> **Supplied passage**

On 16/08/2022 14.27, Linus Torvalds wrote:
On Mon, Aug 15, 2022 at 9:15 PM Herbert Xu herbert@gondor.apana.org.au wrote:
Please revert this as test_and_set_bit was always supposed to be a full memory barrier. This is an arch bug.
<snip>
From looking at it, the asm-generic implementation is a bit questionable, though. In particular, it does
if (READ_ONCE(*p) & mask) return 1;
so it's *entirely* unordered for the "bit was already set" case.
These ops are documented in Documentation/atomic_bitops.txt as being unordered in the failure ("bit was already set" case), and that matches the generic implementation (which arm64 uses).
On the other hand, Twitter just pointed out that contradicting documentation exists (I believe this was the source of the third party doc I found that claimed it's always a barrier):
include/asm-generic/bitops/instrumented-atomic.h
So either one doc and the implementation are wrong, or the other doc is wrong.
--- a/include/asm-generic/bitops/atomic.h +++ b/include/asm-generic/bitops/atomic.h @@ -39,9 +39,6 @@ arch_test_and_set_bit( unsigned long mask = BIT_MASK(nr);
p += BIT_WORD(nr);
- if (READ_ONCE(*p) & mask)
return 1;
- old = arch_atomic_long_fetch_or(mask, (atomic_long_t *)p); return !!(old & mask);
}
@@ -53,9 +50,6 @@ arch_test_and_clear_bit unsigned long mask = BIT_MASK(nr);
p += BIT_WORD(nr);
- if (!(READ_ONCE(*p) & mask))
return 0;
- old = arch_atomic_long_fetch_andnot(mask, (atomic_long_t *)p); return !!(old & mask);
}
but the above is not just whitespace-damaged, it's entirely untested and based purely on me looking at that code.
That does work, I in fact tried that fix first to prove that the early-exit was the problem.
I don't have a particularly strong opinion on which way is right here, I just saw the implementation matched the docs (that I found) and Will commented on the other thread implying this was all deliberate.
- Hector

> **Study material**
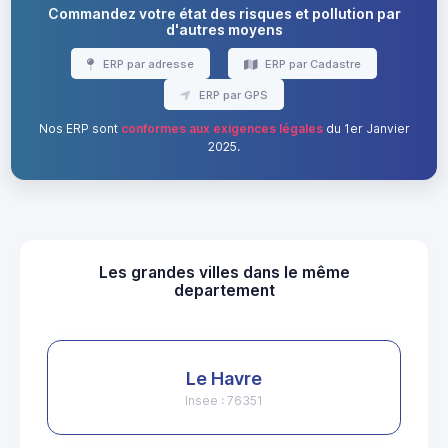
Commandez votre état des risques et pollution par
d'autres moyens
ERP par adresse
ERP par Cadastre
ERP par GPS
Nos ERP sont
conformes aux exigences légales
du 1er Janvier
2025.
Les grandes villes dans le même
departement
Le Havre
Insee : 76351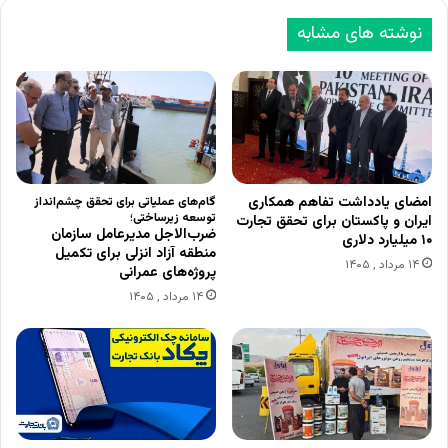
نوشته های مشابه
امضای یادداشت تفاهم همکاری
گام‌های عملیاتی برای تحقق چشم‌انداز
توسعه زیرساختی؛
ایران و پاکستان برای تحقق تجارت
ضرب‌الاجل مدیرعامل سازمان
۱۰ میلیارد دلاری
منطقه آزاد انزلی برای تکمیل
۱۴ مرداد , ۱۴۰۵
پروژه‌های عمرانی
۱۴ مرداد , ۱۴۰۵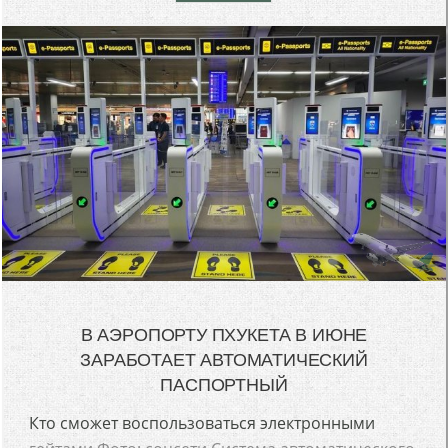
В АЭРОПОРТУ ПХУКЕТА В ИЮНЕ
ЗАРАБОТАЕТ АВТОМАТИЧЕСКИЙ
ПАСПОРТНЫЙ
Кто сможет воспользоваться электронными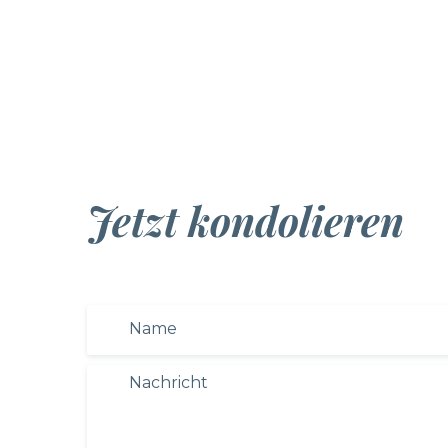
Jetzt kondolieren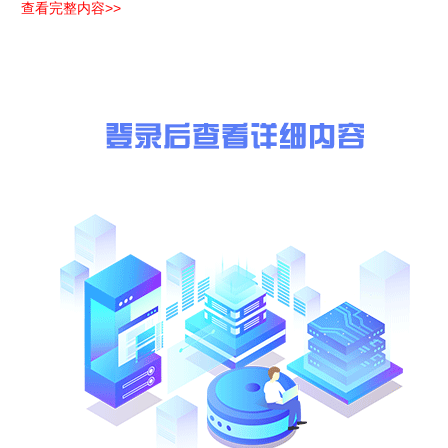
查看完整内容>>
招标人联系人：<>
张勇<>
招标标段名称：<>
上海市轨道交通(略)号线工程土建(略
建设地点：<>
上海市虹口区海伦路站范围<>
工程规模描述<>
上海市轨道交通(略)号线工程起于闵行区虹建路站，终于宝
工程概况
座，平均站间距为1.(略)km。设澄江路车辆基地1座，
描述：<>
汇塘调度指挥大楼。 本次招标范围为海伦路站土建结构工
工程总投
(略).(略)万元人民币<>
资：<>
本标段建
安工程
(略).(略)万元人民币<>
费：<>
是否设置
最高投标
设置最高投标限价，最高限价为(略).(略)元人民币（(略)
限价：<>
施工工
(略)日历天。<>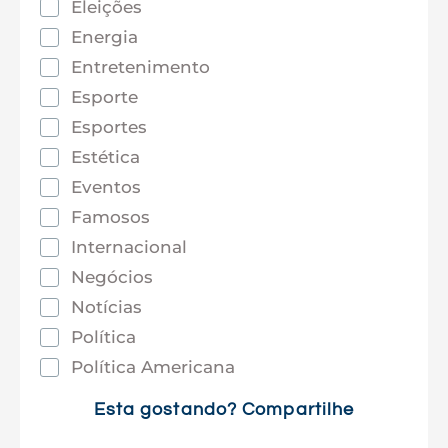
Eleições
Energia
Entretenimento
Esporte
Esportes
Estética
Eventos
Famosos
Internacional
Negócios
Notícias
Política
Política Americana
Saúde
Esta gostando? Compartilhe
Tec e Inovação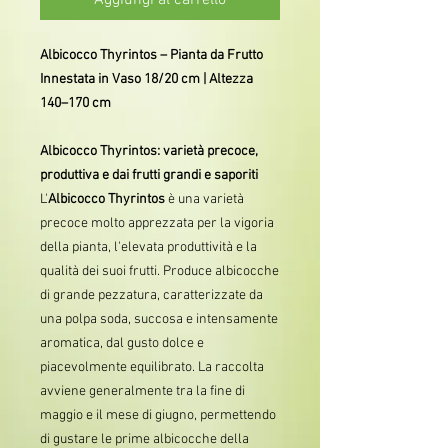
Aggiungi al carrello
Albicocco Thyrintos – Pianta da Frutto
Innestata in Vaso 18/20 cm | Altezza
140–170 cm
Albicocco Thyrintos: varietà precoce,
produttiva e dai frutti grandi e saporiti
L'
Albicocco Thyrintos
è una varietà
precoce molto apprezzata per la vigoria
della pianta, l'elevata produttività e la
qualità dei suoi frutti. Produce albicocche
di grande pezzatura, caratterizzate da
una polpa soda, succosa e intensamente
aromatica, dal gusto dolce e
piacevolmente equilibrato. La raccolta
avviene generalmente tra la fine di
maggio e il mese di giugno, permettendo
di gustare le prime albicocche della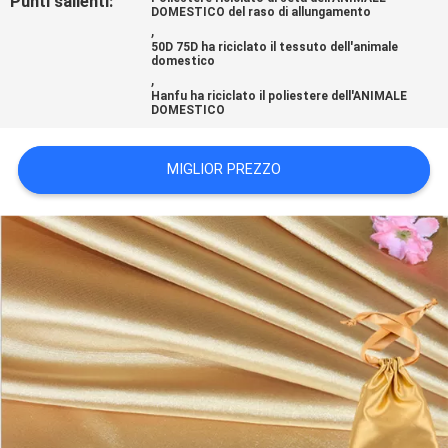
Punti salienti:
DOMESTICO del raso di allungamento
DEL
,
SITO
50D 75D ha riciclato il tessuto dell'animale
domestico
,
Hanfu ha riciclato il poliestere dell'ANIMALE
DOMESTICO
PRIVACY
POLICY
MIGLIOR PREZZO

> **Parts of the exercise**
1. List every file path mentioned in the thread about test_and_set_bit, giving each path once.
2. Reproduce the stretch of the thread from "--- a/include/asm-generic/bitops/atomic.h +++" through "(!(READ_ONCE(*p) & mask))" word for word.
The entries play no part in this work.

> **Answer list**
1.
- Documentation/atomic_bitops.txt
- include/asm-generic/bitops/instrumented-atomic.h
- include/asm-generic/bitops/atomic.h

2.
--- a/include/asm-generic/bitops/atomic.h +++ b/include/asm-generic/bitops/atomic.h @@ -39,9 +39,6 @@ arch_test_and_set_bit( unsigned long mask = BIT_MASK(nr);
p += BIT_WORD(nr);
- if (READ_ONCE(*p) & mask)
return 1;
- old = arch_atomic_long_fetch_or(mask, (atomic_long_t *)p); return !!(old & mask);
}
@@ -53,9 +50,6 @@ arch_test_and_clear_bit unsigned long mask = BIT_MASK(nr);
p += BIT_WORD(nr);
- if (!(READ_ONCE(*p) & mask))